◆ EXERCISE GOAL ◆
Please rewrite the listing below with "saucers" substituted for "coasters", changing nothing else and leaving out the pictures.

## start SUPPLIED MATERIAL

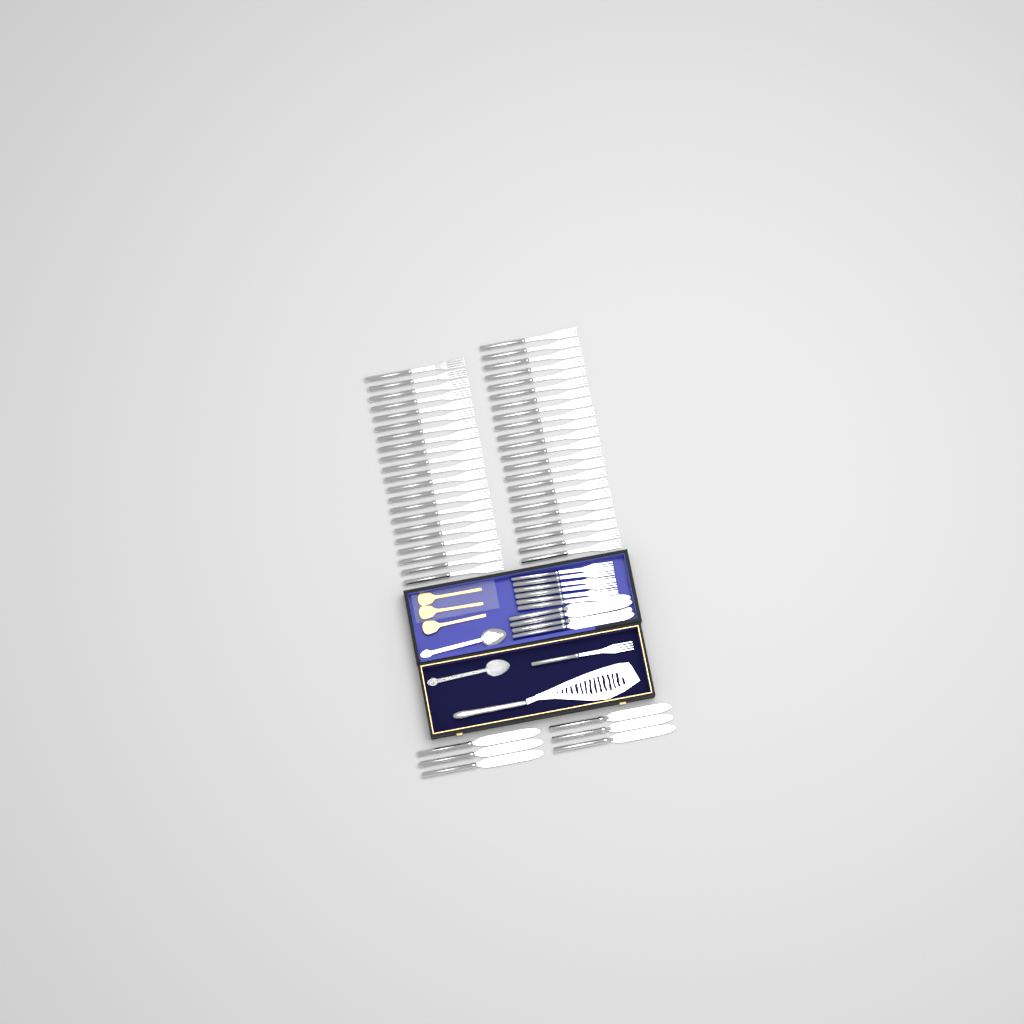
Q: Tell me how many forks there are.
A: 50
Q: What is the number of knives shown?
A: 10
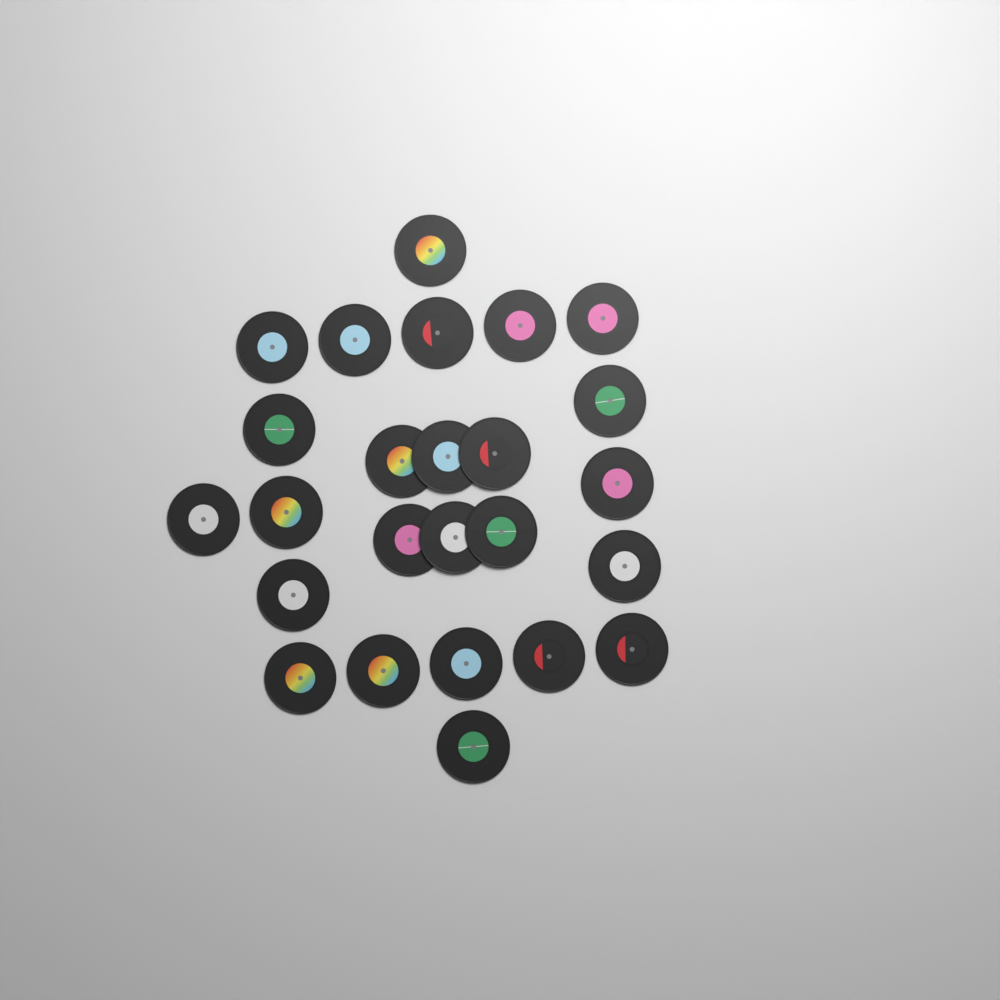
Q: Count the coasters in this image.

## end SUPPLIED MATERIAL

◆ COMPLETE ANSWER ◆
Q: Tell me how many forks there are.
A: 50
Q: What is the number of knives shown?
A: 10
Q: Count the saucers in this image.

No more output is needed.